Lions receive break at Packers' expense
Nov 14, 2012 at 3:32p ET
This week, they’re getting a big one at the expense of the opponent.
Green Bay coach Mike McCarthy announced Wednesday that standout linebacker Clay Matthews won’t be available for Sunday’s game against the Lions because of a hamstring injury he suffered in Green Bay's Week 9 win over the Arizona Cardinals.
It’s another in a long series of injuries that have hampered the Packers throughout the season.
Matthews is one of the top candidates for the league’s Defensive Player of the Year honors. He has 40 tackles, including a team-high nine sacks, in nine games.
“I don’t think you could ever measure what Clay Matthews means to your football team,” McCarthy said. “He’s clearly one of the best defensive players in the game in my opinion. He’s a dynamic player.”
The Packers also are without other key players such as cornerback Charles Woodson, receiver Greg Jennings and offensive tackle Bryan Bulaga.
Nevertheless, Green Bay (6-3) brings a four-game winning streak into Ford Field.
“You don’t gain anything spending a whole lot of time talking about it,” McCarthy said of the injury woes. “Our team understands that. We do have experience in these situations.
“We just try to play to our strengths. You get to a point in the season where you identify who you are. We’re a 6-3 football team that’s had some adversity whether it’s medically or some games that we feel probably got away from us. You’ve got to learn from those situations and apply it.
“We’re just about winning and growing each week.
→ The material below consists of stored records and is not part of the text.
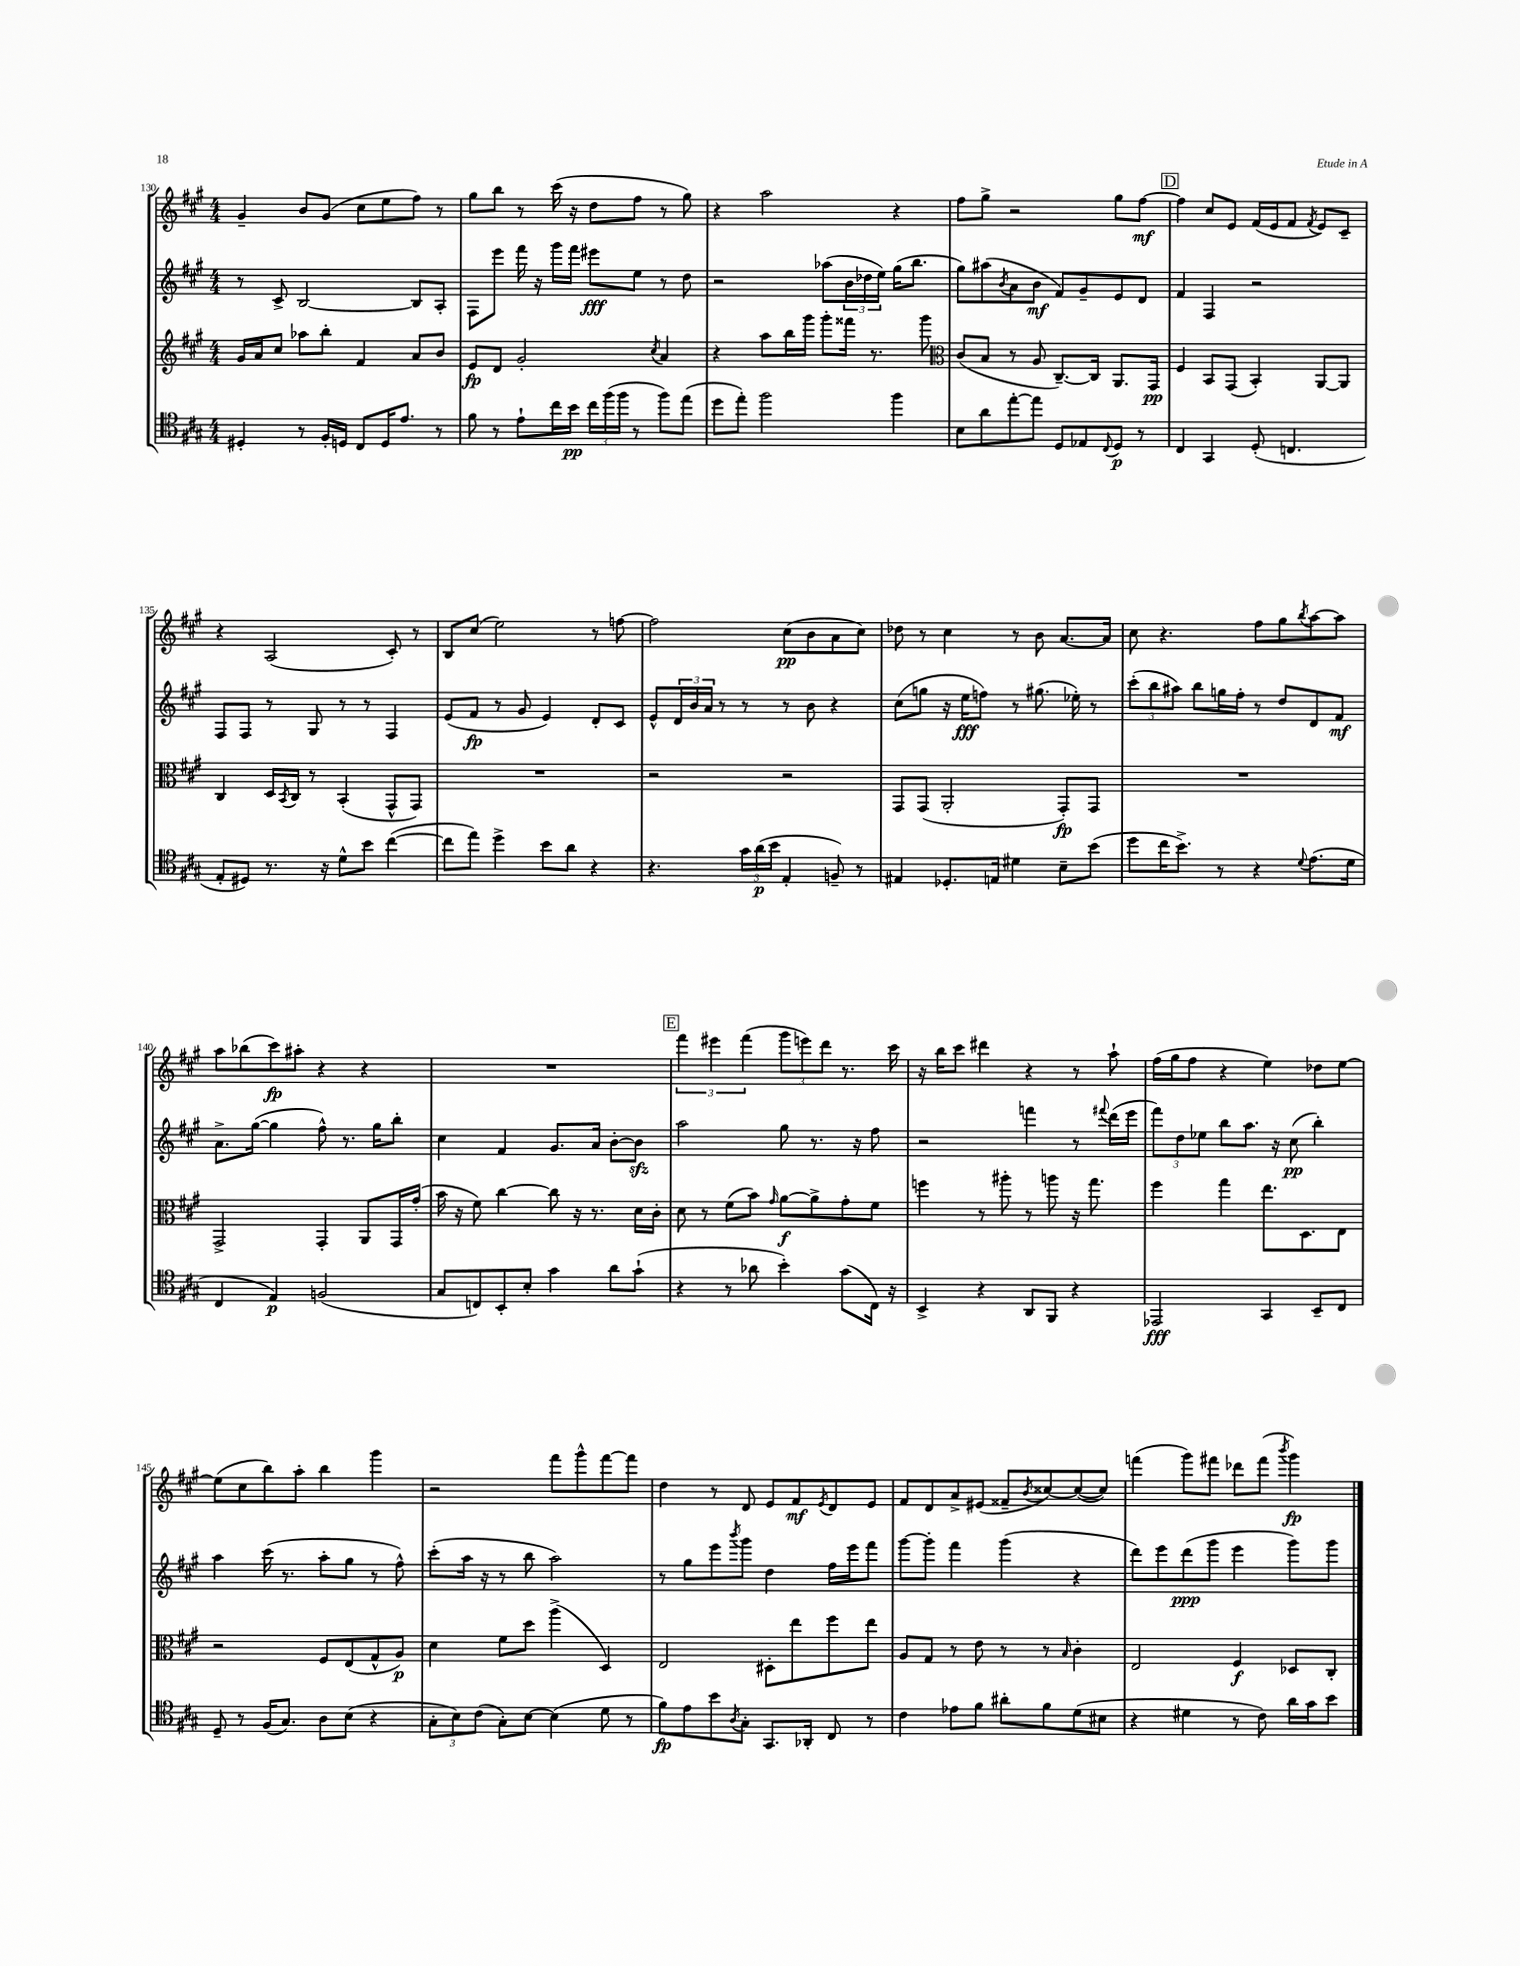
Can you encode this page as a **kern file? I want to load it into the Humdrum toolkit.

**kern	**dynam	**kern	**dynam	**kern	**dynam	**kern	**dynam
*part4	*part4	*part3	*part3	*part2	*part2	*part1	*part1
*staff4	*staff4	*staff3	*staff3	*staff2	*staff2	*staff1	*staff1
*clefC4	*	*clefG2	*	*clefG2	*	*clefG2	*
*k[f#c#g#]	*	*k[f#c#g#]	*	*k[f#c#g#]	*	*k[f#c#g#]	*
*M4/4	*	*M4/4	*	*M4/4	*	*M4/4	*
=130	=130	=130	=130	=130	=130	=130	=130
4D#X'/	.	16g#/LL	.	8r	.	4g#~/	.
.	.	16a/J	.	.	.	.	.
.	.	8cc#/J	.	8c#^/	.	.	.
8r	.	8aa-X\L	.	[2B/	.	8b/L	.
16F#'/LL	.	8bb'\J	.	.	.	(8g#/J	.
16Dn/JJ	.	.	.	.	.	.	.
8C#/L	.	4f#/	.	.	.	8cc#\L	.
16D/K	.	.	.	.	.	8ee\	.
8.e/J	.	.	.	.	.	.	.
.	.	8a/L	.	8B/L]	.	8ff#\J)	.
8r	.	8b/J	.	8A'/J	.	8r	.
=131	=131	=131	=131	=131	=131	=131	=131
8f#\	.	8e/L	fp	8F#\L	.	8gg#\L	.
8r	.	8d/J	.	8eee\J	.	8bb\J	.
8e`\L	.	2g#'/	.	16fff#\	.	8r	.
.	.	.	.	16r	.	.	.
16cc#\L	.	.	.	16ggg#\LL	.	(16ccc#\	.
16b\JJ	pp	.	.	16fff#\JJ	.	16r	.
24cc#\LL	.	.	.	8eee#X\L	fff	8dd\L	.
(24ff#\	.	.	.	.	.	.	.
24ff#\JJ	.	.	.	.	.	.	.
8r	.	.	.	8ee\J	.	8ff#\J	.
.	.	8qcc#/	.	.	.	.	.
8ff#\L)	.	4a/	.	8r	.	8r	.
(8ee\J	.	.	.	8dd\	.	8gg#\)	.
=132	=132	=132	=132	=132	=132	=132	=132
8dd\L	.	4r	.	2r	.	4r	.
8ee'\J)	.	.	.	.	.	.	.
2ff#\	.	8aa\L	.	.	.	2aa\	.
.	.	16bb\L	.	.	.	.	.
.	.	16ggg#\JJ	.	.	.	.	.
.	.	8ggg#'\L	.	(8aa-X\L	.	.	.
.	.	16fff##X\Jk	.	24b\L	.	.	.
.	.	.	.	24dd-X\	.	.	.
.	.	8.r	.	.	.	.	.
.	.	.	.	24ee\JJ)	.	.	.
4ff#\	.	.	.	(16gg#\KL	.	4r	.
.	.	.	.	8.bb\J	.	.	.
.	.	8ggg#\	.	.	.	.	.
=133	=133	=133	=133	=133	=133	=133	=133
*	*	*clefC3	*	*	*	*	*
8B\L	.	(8c#/L	.	8gg#\L)	.	8ff#\L	.
8a\	.	8B/J	.	(8aa#X\	.	8gg#^\J	.
.	.	.	.	8qb/	.	.	.
[8ee'\	.	8r	.	8a\	.	2r	.
8ee\J]	.	8A/	.	8b\J	mf	.	.
8D/L	.	[8.C#~/L)	.	8f#/L)	.	.	.
8E-X/	.	.	.	8g#~/	.	.	.
.	.	16C#/Jk]	.	.	.	.	.
8qqC#/	.	.	.	.	.	.	.
8D/J	p	8.AA/L	.	8e/	.	8gg#\L	.
8r	.	.	.	8d/J	.	[8ff#\J	mf
.	.	16GG#/Jk	pp	.	.	.	.
!!LO:REH:place=s1:t=D
=134	=134	=134	=134	=134	=134	=134	=134
4C#/	.	4F#/	.	4f#/	.	4ff#\]	.
4GG#/	.	8BB/L	.	4F#/	.	8cc#/L	.
.	.	(8GG#/J	.	.	.	8e/J	.
(8D'/	.	4BB'/)	.	2r	.	(16f#/LL	.
.	.	.	.	.	.	16e/J	.
4.Cn/	.	.	.	.	.	8f#/J	.
.	.	.	.	.	.	8qf#/	.
.	.	[8AA/L	.	.	.	8e/L)	.
.	.	8AA/J]	.	.	.	8c#~/J	.
!!LO:LB:g=z
=135	=135	=135	=135	=135	=135	=135	=135
8E'/L	.	4C#/	.	8F#/L	.	4r	.
8D#X/J)	.	.	.	8F#/J	.	.	.
8.r	.	16D/LL	.	8r	.	(2A/	.
.	.	8qBB/	.	.	.	.	.
.	.	16C#/JJ	.	.	.	.	.
.	.	8r	.	8G#/	.	.	.
16r	.	.	.	.	.	.	.
8d^^\L	.	(4BB'/	.	8r	.	.	.
8b\J	.	.	.	8r	.	.	.
([4cc#\	.	8GG#^^/L	.	4F#/	.	8c#'/)	.
.	.	8GG#/J)	.	.	.	8r	.
=136	=136	=136	=136	=136	=136	=136	=136
8cc#\L]	.	1r	.	(8e/L	.	8B/L	.
8ee\J)	.	.	.	8f#/J	fp	(8cc#/J	.
4dd^\	.	.	.	8r	.	2ee\)	.
.	.	.	.	8g#/	.	.	.
8b\L	.	.	.	4e/)	.	.	.
8a\J	.	.	.	.	.	.	.
4r	.	.	.	8d'/L	.	8r	.
.	.	.	.	8c#/J	.	[8ffn\	.
=137	=137	=137	=137	=137	=137	=137	=137
4.r	.	2r	.	8e^^/L	.	2ff\]	.
.	.	.	.	24d/L	.	.	.
.	.	.	.	24b/	.	.	.
.	.	.	.	24a/JJ	.	.	.
.	.	.	.	8r	.	.	.
24g#\LL	.	.	.	8r	.	.	.
(24a\	p	.	.	.	.	.	.
24b\JJ	.	.	.	.	.	.	.
4E'/	.	2r	.	8r	.	(8cc#\L	pp
.	.	.	.	8b\	.	8b\	.
8Fn~/)	.	.	.	4r	.	8a\	.
8r	.	.	.	.	.	8cc#\J)	.
=138	=138	=138	=138	=138	=138	=138	=138
4E#X/	.	8GG#/L	.	(8cc#\L	.	8dd-X\	.
.	.	(8GG#/J	.	8ggn\J	.	8r	.
8.D-X'/L	.	2AA'/	.	16r	.	4cc#\	.
.	.	.	.	16ee\KL	fff	.	.
.	.	.	.	8ffn\J)	.	.	.
16En/Jk	.	.	.	.	.	.	.
4d#X\	.	.	.	8r	.	8r	.
.	.	.	.	(8.gg#X\	.	8b\	.
8B~\L	.	8GG#'/L)	fp	.	.	[8.a/L	.
.	.	.	.	16ee-X'\)	.	.	.
(8b\J	.	8GG#/J	.	8r	.	.	.
.	.	.	.	.	.	16a/Jk]	.
=139	=139	=139	=139	=139	=139	=139	=139
8dd\L	.	1r	.	(12ccc#'\L	.	8cc#\	.
.	.	.	.	12bb\	.	.	.
16cc#\K	.	.	.	.	.	4.r	.
.	.	.	.	12aa#X\J)	.	.	.
8.b^\J)	.	.	.	.	.	.	.
.	.	.	.	8bb\L	.	.	.
8r	.	.	.	16ggn\L	.	.	.
.	.	.	.	16ff#'\JJ	.	.	.
4r	.	.	.	8r	.	8ff#\L	.
.	.	.	.	8dd/L	.	8gg#\	.
8qqd/	.	.	.	.	.	8qbb/	.
(8.e\L	.	.	.	8d/	.	[8aa\	.
.	.	.	.	8f#/J	mf	8aa\J]	.
16d\Jk	.	.	.	.	.	.	.
!!LO:LB:g=z
=140	=140	=140	=140	=140	=140	=140	=140
4C#/	.	2GG#^/	.	8.a^\L	.	8aa\L	.
.	.	.	.	.	.	(8bb-X\	.
.	.	.	.	([16gg#\Jk	.	.	.
4E/)	p	.	.	4gg#\]	.	8ccc#\)	fp
.	.	.	.	.	.	8aa#X'\J	.
(2Fn/	.	4GG#'/	.	8ff#^^\)	.	4r	.
.	.	.	.	8.r	.	.	.
.	.	8AA/L	.	.	.	4r	.
.	.	.	.	16gg#\KL	.	.	.
.	.	16GG#/L	.	8bb'\J	.	.	.
.	.	(16g#'/JJ	.	.	.	.	.
=141	=141	=141	=141	=141	=141	=141	=141
8G#/L	.	16b\	.	4cc#\	.	1r	.
.	.	16r	.	.	.	.	.
8Cn/)	.	8f#\)	.	.	.	.	.
8BB'/	.	[4cc#\	.	4f#/	.	.	.
8B'/J	.	.	.	.	.	.	.
4g#\	.	8cc#\]	.	8.g#/L	.	.	.
.	.	16r	.	.	.	.	.
.	.	8.r	.	16a/Jk	.	.	.
8a\L	.	.	.	[8b'\L	.	.	.
(8g#`\J	.	16d\LL	.	8bzz\J]	.	.	.
.	.	16c#'\JJ	.	.	.	.	.
!!LO:REH:place=s1:t=E
=142	=142	=142	=142	=142	=142	=142	=142
4r	.	8d\	.	2aa\	.	6fff#\	.
.	.	8r	.	.	.	.	.
.	.	.	.	.	.	6eee#X\	.
8r	.	(8f#\L	.	.	.	.	.
.	.	.	.	.	.	(6fff#\	.
8a-X\	.	8b\J)	.	.	.	.	.
.	.	16qqg#/	.	.	.	.	.
4b'\)	.	[8a\L	f	8gg#\	.	12ggg#\L	.
.	.	.	.	.	.	12eeen\)	.
.	.	8a^\]	.	8.r	.	.	.
.	.	.	.	.	.	12ddd\J	.
(8g#\L	.	8g#'\	.	.	.	8.r	.
.	.	.	.	16r	.	.	.
16C#\Jk)	.	8f#\J	.	8ff#\	.	.	.
16r	.	.	.	.	.	16ccc#\	.
=143	=143	=143	=143	=143	=143	=143	=143
4BB^/	.	4ffn\	.	2r	.	16r	.
.	.	.	.	.	.	16bb\KL	.
.	.	.	.	.	.	8ccc#\J	.
4r	.	8r	.	.	.	4ddd#X\	.
.	.	8aa#X'\	.	.	.	.	.
8AA/L	.	8r	.	4fffn\	.	4r	.
8FF#/J	.	8aan\	.	.	.	.	.
4r	.	16r	.	8r	.	8r	.
.	.	8.gg#\	.	.	.	.	.
.	.	.	.	8qqfff#X/	.	.	.
.	.	.	.	(16ddd\LL	.	8aa`\	.
.	.	.	.	16eee\JJ	.	.	.
=144	=144	=144	=144	=144	=144	=144	=144
2EE-X/	fff	4ff#\	.	12fff#\L)	.	(16ff#\LL	.
.	.	.	.	.	.	16gg#\J	.
.	.	.	.	12dd\	.	.	.
.	.	.	.	.	.	8ff#\J	.
.	.	.	.	12ee-X\J	.	.	.
.	.	4gg#\	.	8bb\L	.	4r	.
.	.	.	.	8.aa\J	.	.	.
4GG#/	.	8.ee\L	.	.	.	4ee\)	.
.	.	.	.	16r	.	.	.
.	.	.	.	(8cc#\	pp	.	.
.	.	8.D\	.	.	.	.	.
8BB~/L	.	.	.	4bb'\)	.	8dd-X\L	.
8C#/J	.	8E\J	.	.	.	[8ee\J	.
!!LO:LB:g=z
=145	=145	=145	=145	=145	=145	=145	=145
8D~/	.	2r	.	4aa\	.	(8ee\L]	.
8r	.	.	.	.	.	8cc#\	.
(16F#/KL	.	.	.	(16ccc#\	.	8bb\)	.
8.G#/J)	.	.	.	8.r	.	.	.
.	.	.	.	.	.	8aa'\J	.
8A\L	.	8F#/L	.	8aa'\L	.	4bb\	.
(8B\J	.	(8E/	.	8gg#\J	.	.	.
4r	.	8G#^^/	.	8r	.	4ggg#\	.
.	.	8A/J)	p	8ff#^^\)	.	.	.
=146	=146	=146	=146	=146	=146	=146	=146
12G#'\L	.	4d\	.	(8ccc#'\L	.	2r	.
12B\)	.	.	.	.	.	.	.
.	.	.	.	16aa\Jk	.	.	.
(12c#\J	.	.	.	.	.	.	.
.	.	.	.	16r	.	.	.
8G#'\L)	.	8f#\L	.	8r	.	.	.
[8B\J	.	8dd\J	.	8bb\	.	.	.
(4B\]	.	(4aa^\	.	2aa\)	.	8fff#\L	.
.	.	.	.	.	.	8ggg#^^\	.
8d\	.	4D/)	.	.	.	[8fff#\	.
8r	.	.	.	.	.	8fff#\J]	.
=147	=147	=147	=147	=147	=147	=147	=147
8f#\L)	fp	2E/	.	8r	.	4dd\	.
8e\	.	.	.	8gg#\L	.	.	.
8b\	.	.	.	8eee\	.	8r	.
8qA/	.	.	.	8qbbb/	.	.	.
8G#'\J	.	.	.	8ggg#\J	.	8d/	.
8.GG#/L	.	8D#X'\L	.	4dd\	.	8e/L	.
.	.	8ee\	.	.	.	8f#/	mf
16AA-X'/Jk	.	.	.	.	.	.	.
.	.	.	.	.	.	8qe/	.
8C#/	.	8ff#\	.	16ff#\LL	.	8d/	.
.	.	.	.	16eee\J	.	.	.
8r	.	8ee\J	.	8fff#\J	.	8e/J	.
=148	=148	=148	=148	=148	=148	=148	=148
4c#\	.	8A/L	.	[8ggg#\L	.	8f#/L	.
.	.	8G#/J	.	8ggg#'\J]	.	8d/	.
8e-X\L	.	8r	.	4fff#\	.	8a^/	.
8f#\J	.	8e\	.	.	.	(8e#X/J	.
8a#X'\L	.	8r	.	(4ggg#\	.	8f##X~/L	.
.	.	.	.	.	.	8qb/	.
8f#\	.	8r	.	.	.	[8cc##X/)	.
.	.	16qqB/	.	.	.	.	.
(8d\	.	4c#'\	.	4r	.	(8cc##/_	.
8B#X\J	.	.	.	.	.	8cc##/J])	.
=149	=149	=149	=149	=149	=149	=149	=149
4r	.	2E/	.	8ddd\L)	.	(4fffn\	.
.	.	.	.	8eee\	.	.	.
4d#X\	.	.	.	(8ddd\	ppp	8ggg#\L)	.
.	.	.	.	8ggg#\J	.	8fff#X\J	.
8r	.	4F#/	f	4eee\	.	8ddd-X\L	.
8c#\)	.	.	.	.	.	(8fff#\J	.
.	.	.	.	.	.	8qbbb/	.
16a\LL	.	8D-X/L	.	8ggg#\L)	.	4ggg#\)	fp
16g#\J	.	.	.	.	.	.	.
8b\J	.	8C#'/J	.	8ggg#\J	.	.	.
==	==	==	==	==	==	==	==
*-	*-	*-	*-	*-	*-	*-	*-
It doesn’t get much fancier than that.”
The Lions’ constantly changing secondary is adding some much-needed size at cornerback.
Drayton Florence (6-foot, 193 pounds) is expected to return from the injured list for Sunday’s game.
Pat Lee (6-foot, 200 pounds) was acquired earlier this week after being put on waivers by Oakland.
The Lions’ other cornerbacks weigh in the range of 175 to 185 pounds.
Florence has missed the last seven games following surgery for a broken forearm.
“He’s worked very hard to come back,” Lions coach Jim Schwartz said. “He’s been a good player for a long time. We’ve missed him these last eight weeks.”
The Lions will have to make a roster move before Sunday for Florence to play.
Meanwhile, Lee’s availability was a little surprising. He had started seven games for the Raiders.
But to make room for another player to come off injured reserve, Oakland decided to get rid of him.
“It was very crazy,” Lee said. “I really don’t want to get into that.”
Lee politely called it a “numbers situation.”
“I had an opportunity there and I got a lot of good film,” he said. “I appreciate that.”
Asked if he was surprised by the move, Lee said, “Kinda, sorta. It’s a business. Can’t really say much.”
It remains to be seen whether Lee will be able to catch up on the Lions’ system fast enough to be in uniform for the Green Bay game.
He replaces Alphonso Smith, who was released Monday.
“It’s very rare that those guys become available (in November),” Schwartz said, pointing out that Lee is a veteran who has size and can contribute on special teams. “That was a good get for us, especially at this point in the year.”
Lee, 28, was a second-round draft pick by Green Bay in 2008. He appeared in 32 games for the Packers from 2008-11, missing all of '09 because of a knee injury.
Asked whether he might be able to help his new teammates with a scouting report on the Packers, Lee said with a laugh, “I’ll be talking to these guys.”
Defensive end Cliff Avril, who suffered a concussion last Sunday, apparently will be ready to play.
“If I still had a concussion, I wouldn’t be talking to y’all,” Avril said. “I feel fine. I feel great.”
Safety Erick Coleman missed Wednesday’s practice.
“He got poked in the eye,” Schwartz said. “He had a headache. He looks like he went through a championship fight.”
Three days after the game, defensive tackle Ndamukong Suh was officially credited with a sack in the Lions' loss at Minnesota. The play was originally ruled as a rushing attempt by Vikings quarterback Christian Ponder.